• Your objective:
Set down each of the records below exactly as it reads. No pictures go into the copy.

• The data:

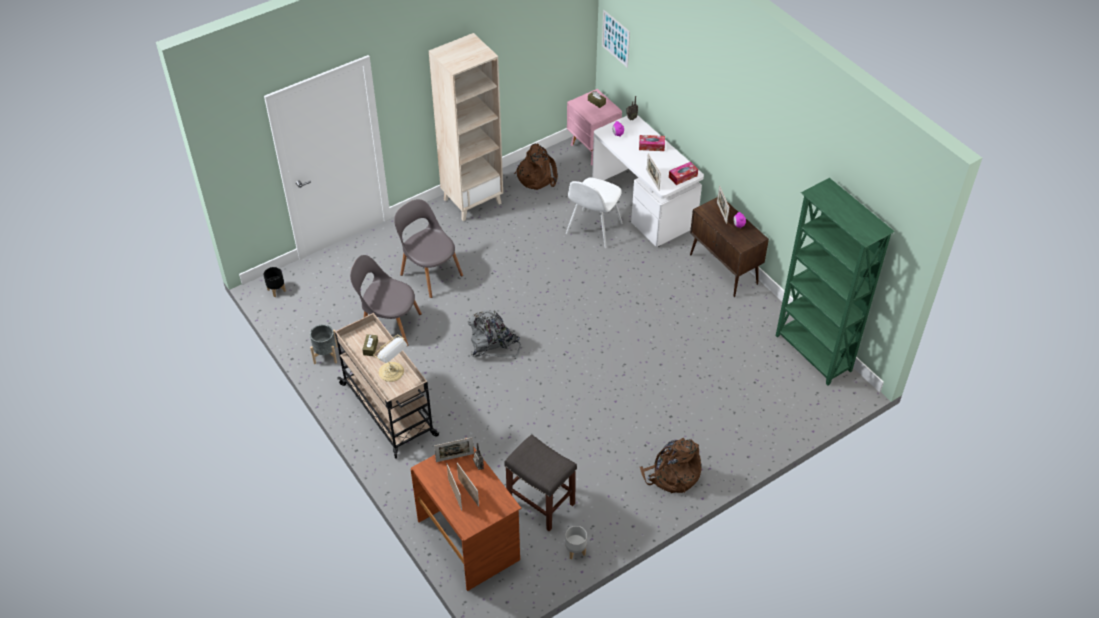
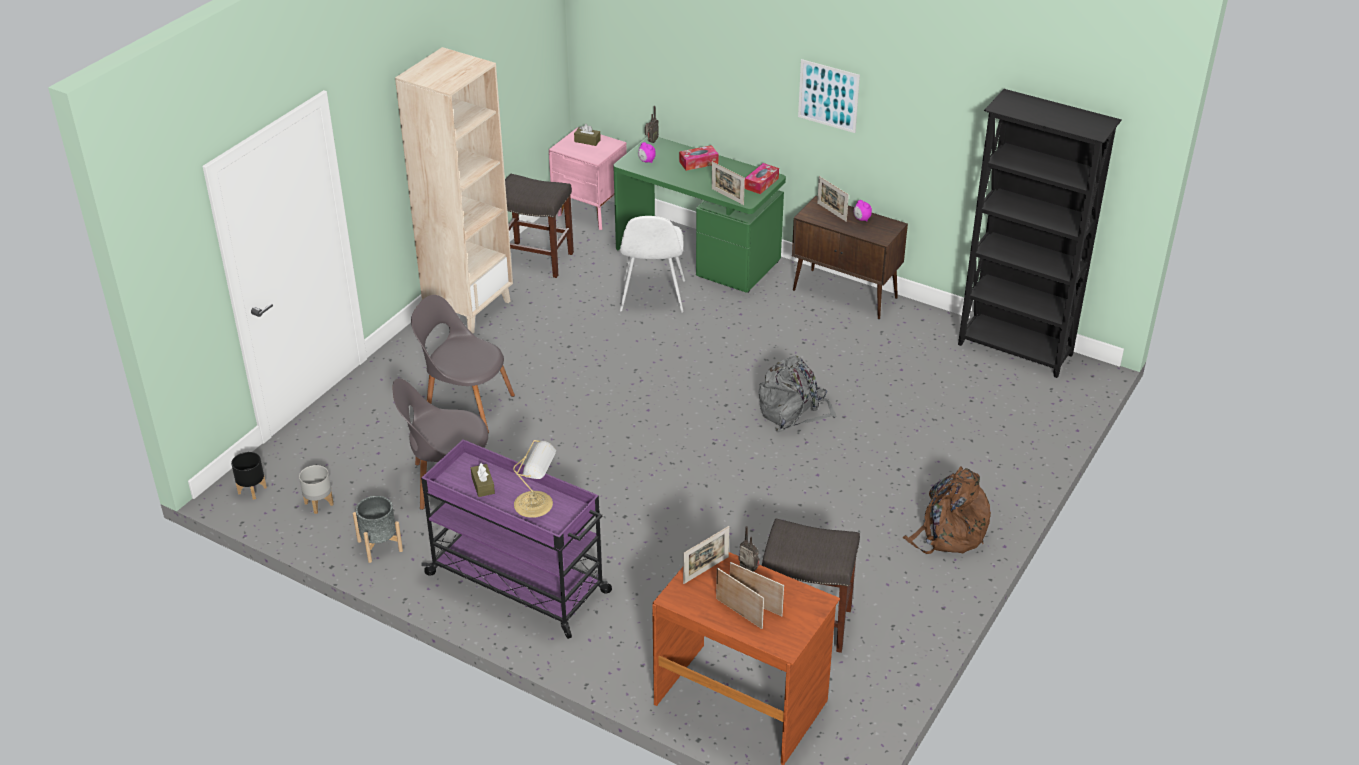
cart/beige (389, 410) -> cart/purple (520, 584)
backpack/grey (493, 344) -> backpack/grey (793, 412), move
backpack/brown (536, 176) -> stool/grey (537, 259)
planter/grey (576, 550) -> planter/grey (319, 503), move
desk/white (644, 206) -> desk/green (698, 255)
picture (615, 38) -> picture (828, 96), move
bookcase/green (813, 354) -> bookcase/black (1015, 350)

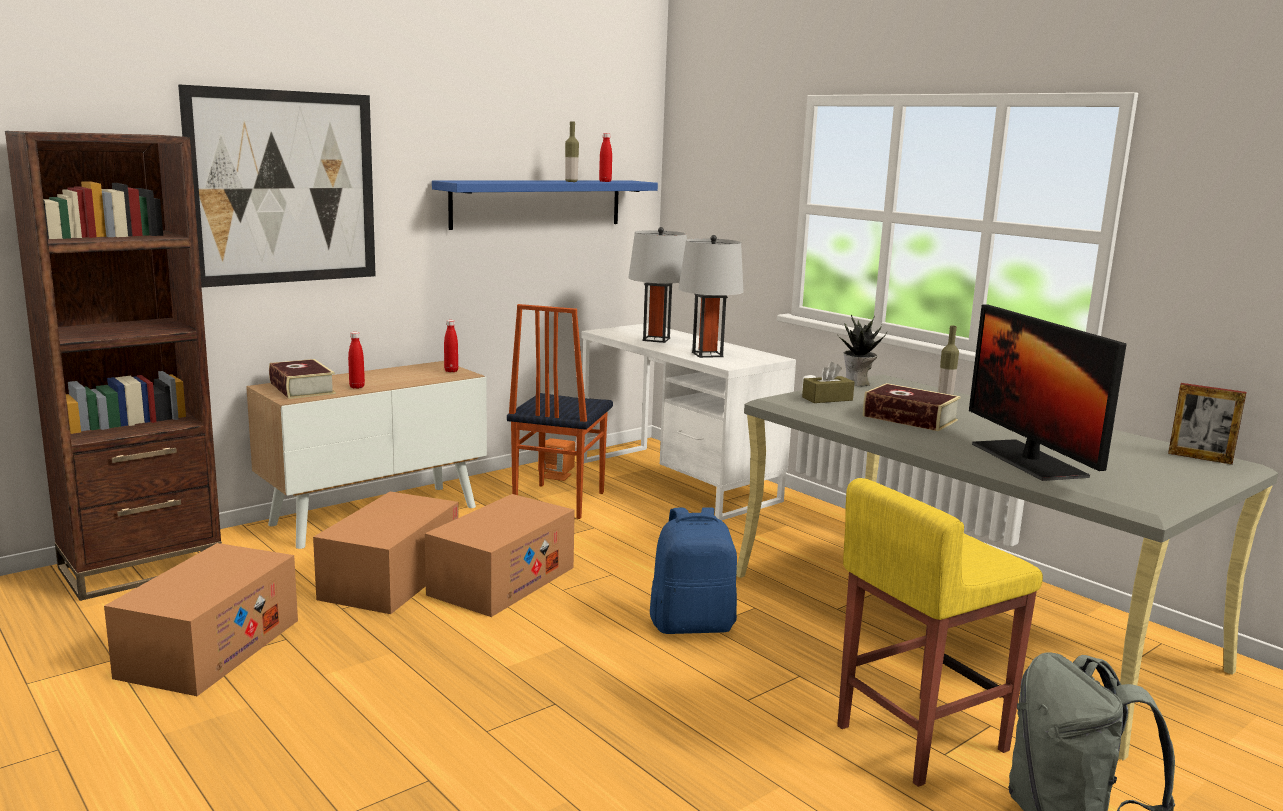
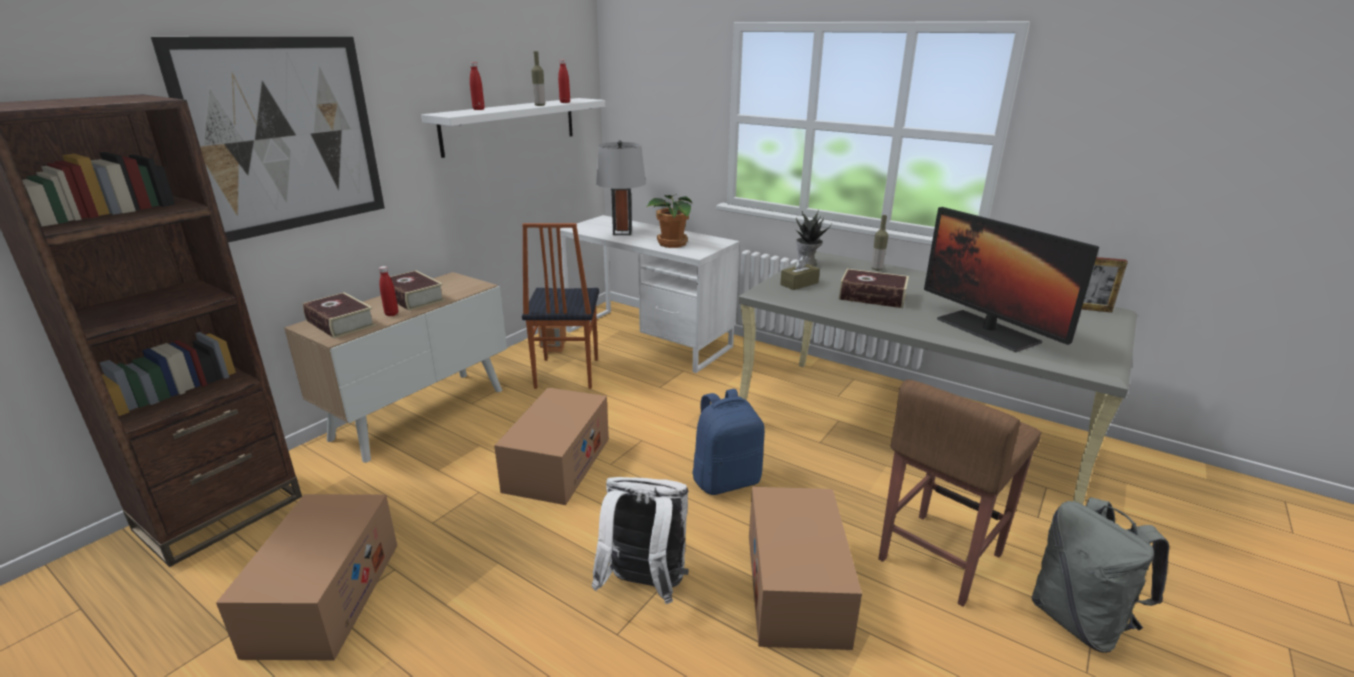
cardboard box (391, 578) -> cardboard box (795, 587), move
shelf/blue (538, 203) -> shelf/white (510, 125)
bottle/red (451, 371) -> bottle/red (478, 109), move
table lamp/grey (707, 354) -> potted plant (672, 244)
stool/yellow (919, 738) -> stool/brown (938, 557)
none -> book (413, 298)
none -> backpack/white (644, 586)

• Solution to this exercise:
cart/beige (389, 410) -> cart/purple (520, 584)
backpack/grey (493, 344) -> backpack/grey (793, 412), move
backpack/brown (536, 176) -> stool/grey (537, 259)
planter/grey (576, 550) -> planter/grey (319, 503), move
desk/white (644, 206) -> desk/green (698, 255)
picture (615, 38) -> picture (828, 96), move
bookcase/green (813, 354) -> bookcase/black (1015, 350)

cardboard box (391, 578) -> cardboard box (795, 587), move
shelf/blue (538, 203) -> shelf/white (510, 125)
bottle/red (451, 371) -> bottle/red (478, 109), move
table lamp/grey (707, 354) -> potted plant (672, 244)
stool/yellow (919, 738) -> stool/brown (938, 557)
none -> book (413, 298)
none -> backpack/white (644, 586)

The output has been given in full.